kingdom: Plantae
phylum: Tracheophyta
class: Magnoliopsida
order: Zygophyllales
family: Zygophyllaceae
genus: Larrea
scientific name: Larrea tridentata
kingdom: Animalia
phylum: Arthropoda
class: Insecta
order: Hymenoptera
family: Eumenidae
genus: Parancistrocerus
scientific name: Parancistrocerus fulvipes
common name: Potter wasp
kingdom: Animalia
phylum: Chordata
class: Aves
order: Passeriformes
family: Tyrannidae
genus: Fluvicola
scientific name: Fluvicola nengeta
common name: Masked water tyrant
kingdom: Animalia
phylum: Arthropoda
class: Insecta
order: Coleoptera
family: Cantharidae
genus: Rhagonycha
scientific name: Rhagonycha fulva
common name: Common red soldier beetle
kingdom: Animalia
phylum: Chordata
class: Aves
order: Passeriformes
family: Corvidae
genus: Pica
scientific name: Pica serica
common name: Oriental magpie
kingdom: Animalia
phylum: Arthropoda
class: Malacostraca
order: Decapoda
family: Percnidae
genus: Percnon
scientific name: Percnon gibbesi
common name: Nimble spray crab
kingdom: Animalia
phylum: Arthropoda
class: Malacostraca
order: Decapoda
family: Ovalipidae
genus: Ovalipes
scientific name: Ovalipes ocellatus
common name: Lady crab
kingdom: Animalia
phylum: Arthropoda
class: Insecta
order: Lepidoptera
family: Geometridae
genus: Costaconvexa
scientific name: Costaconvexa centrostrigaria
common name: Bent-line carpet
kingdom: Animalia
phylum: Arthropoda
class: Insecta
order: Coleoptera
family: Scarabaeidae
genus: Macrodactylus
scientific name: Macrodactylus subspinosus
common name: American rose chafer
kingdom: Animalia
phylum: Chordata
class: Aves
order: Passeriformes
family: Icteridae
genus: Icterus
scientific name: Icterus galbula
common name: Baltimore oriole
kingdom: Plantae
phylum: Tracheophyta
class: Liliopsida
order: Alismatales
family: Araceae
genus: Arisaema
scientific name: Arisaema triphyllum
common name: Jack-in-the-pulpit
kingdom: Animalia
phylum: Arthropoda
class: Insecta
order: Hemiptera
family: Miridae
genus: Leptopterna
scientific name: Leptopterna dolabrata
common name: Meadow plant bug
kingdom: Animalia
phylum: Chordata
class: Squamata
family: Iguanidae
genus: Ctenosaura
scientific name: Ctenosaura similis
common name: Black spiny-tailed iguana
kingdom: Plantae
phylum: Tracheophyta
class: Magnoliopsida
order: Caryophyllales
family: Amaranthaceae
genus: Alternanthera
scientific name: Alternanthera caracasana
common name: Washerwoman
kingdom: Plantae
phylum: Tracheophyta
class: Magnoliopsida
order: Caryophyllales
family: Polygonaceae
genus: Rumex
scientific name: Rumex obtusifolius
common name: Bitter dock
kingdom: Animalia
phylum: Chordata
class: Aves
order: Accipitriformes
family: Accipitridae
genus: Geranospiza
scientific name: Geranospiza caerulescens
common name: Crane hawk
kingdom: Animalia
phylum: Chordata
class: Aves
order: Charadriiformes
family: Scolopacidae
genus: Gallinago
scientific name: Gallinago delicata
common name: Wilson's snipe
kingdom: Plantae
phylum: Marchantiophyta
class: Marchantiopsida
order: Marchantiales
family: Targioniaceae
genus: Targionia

What you have to do:
Can you give the records from the line holding "family: Iguanidae" through the end of the records, inclusive, as a two-column CSV with the headers field and value? Use one row per line, and put each entry in its own quoted field with any line breaks turned into spaces.

Result below:
field,value
"family:","Iguanidae"
"genus:","Ctenosaura"
"scientific name:","Ctenosaura similis"
"common name:","Black spiny-tailed iguana"
"kingdom:","Plantae"
"phylum:","Tracheophyta"
"class:","Magnoliopsida"
"order:","Caryophyllales"
"family:","Amaranthaceae"
"genus:","Alternanthera"
"scientific name:","Alternanthera caracasana"
"common name:","Washerwoman"
"kingdom:","Plantae"
"phylum:","Tracheophyta"
"class:","Magnoliopsida"
"order:","Caryophyllales"
"family:","Polygonaceae"
"genus:","Rumex"
"scientific name:","Rumex obtusifolius"
"common name:","Bitter dock"
"kingdom:","Animalia"
"phylum:","Chordata"
"class:","Aves"
"order:","Accipitriformes"
"family:","Accipitridae"
"genus:","Geranospiza"
"scientific name:","Geranospiza caerulescens"
"common name:","Crane hawk"
"kingdom:","Animalia"
"phylum:","Chordata"
"class:","Aves"
"order:","Charadriiformes"
"family:","Scolopacidae"
"genus:","Gallinago"
"scientific name:","Gallinago delicata"
"common name:","Wilson's snipe"
"kingdom:","Plantae"
"phylum:","Marchantiophyta"
"class:","Marchantiopsida"
"order:","Marchantiales"
"family:","Targioniaceae"
"genus:","Targionia"